The Frenchman asks for a dance, and it won’t be a sarabande.
(Image: Adam Pretty/Bongarts/Getty Images)

Should Klopp have reacted by switching to a back five in this situation? Perhaps. Matthias Ginter could have provided some much needed opposition to Franck Ribéry in the defensive half spaces. Bender could have dropped off situationally as well. But it had not been the first time that Dortmund seemed to consciously submit to their fate with open eyes in the final minutes of a match against Bayern. And so it happened what was bound to happen. First Lewandowski scored the equalizer after a mistimed tackle from Subotić, then Robben secured the victory by converting a penalty kick not long after. The foul for the penalty was committed by Subotić against a Ribéry in afterburner mode. The defeat meant another setback for a troubled Dortmund side that had fought bravely but was unable to come away from the match with anything countable to improve their precarious position in the table.

An evening for the history books

Bayern and Dortmund have had so many remarkable encounters over the years that it is sometimes difficult to tell them apart. Of course, there were the epic battles in the Champions League and the DFB-Pokal finals, but also many smaller, “ordinary” contests in the Bundesliga, many of which have an interesting story to tell in their own right.
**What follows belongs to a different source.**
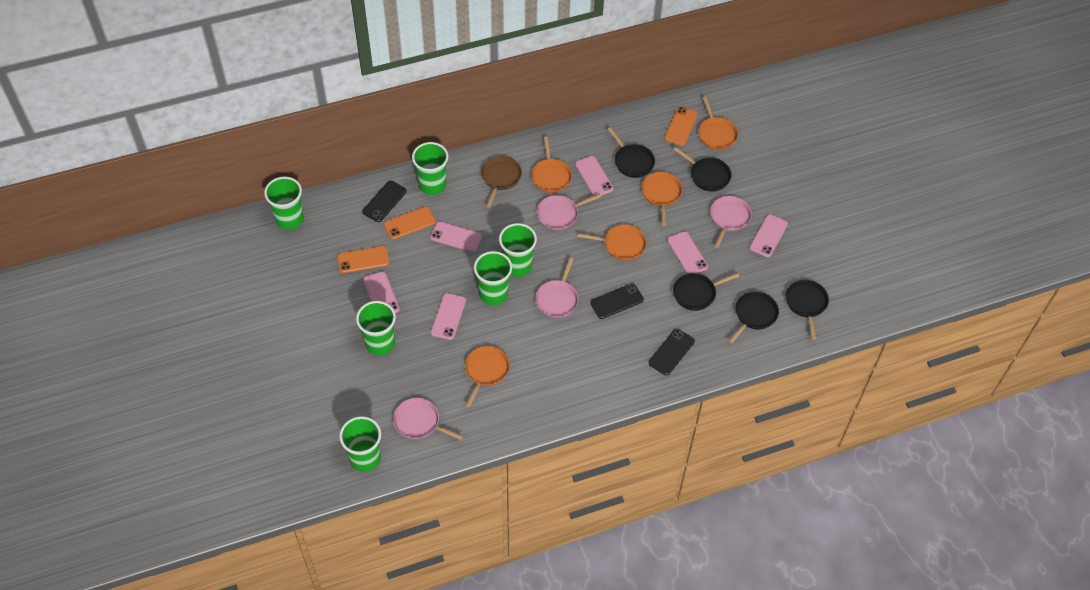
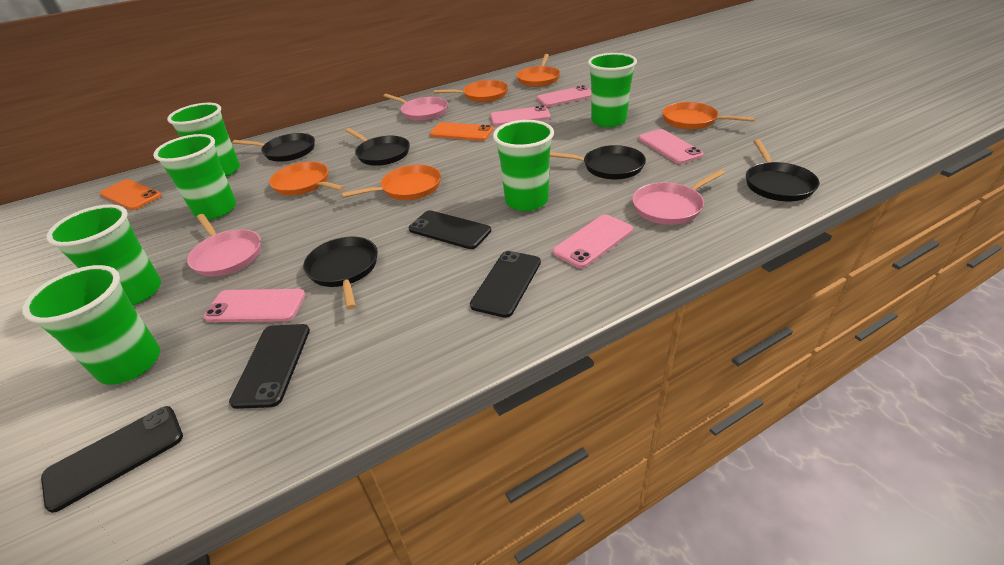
black phone: [362,181,407,222] [590,283,644,319] [649,329,695,375] = 3 -> [41,406,183,513] [229,324,310,409] [409,210,491,249] [470,251,541,318] = 4
brown pan: [481,156,522,208] = 1 -> none = 0
orange phone: [337,246,389,273] [384,206,436,240] [664,106,698,146] = 3 -> [100,179,162,210] [430,122,493,141] = 2
pink pan: [393,398,463,440] [535,257,579,318] [537,194,601,230] [710,196,752,248] = 4 -> [187,214,261,276] [383,94,448,121] [632,170,725,225] = 3
pink phone: [363,271,400,313] [430,221,482,252] [431,293,466,340] [575,156,614,196] [667,231,708,274] [750,214,788,257] = 6 -> [204,289,306,322] [490,105,551,126] [537,85,591,107] [553,214,633,268] [639,129,704,164] = 5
Just think back to the counterattacking Dortmund victory in 2014, Götze’s goal in the Westfalenstadion, the penalty debacle in the DFB-Pokal, the humiliations for Tuchel and Favre in the Allianz Arena.

For me, this match in 2014 represents the high water mark of all of these encounters. In the run-up to it, the match might not have received the usual attention due to the table situation of both clubs. On the surface, Dortmund seemed to be in the middle of an identity crisis, but on the evidence of this match this was clearly not the case. They still played vintage Klopp football – only executed with limited means. Guardiola’s Bayern, on the other hand, performed at the peak of their potential, a state that should not last until the following spring, much to their chagrin.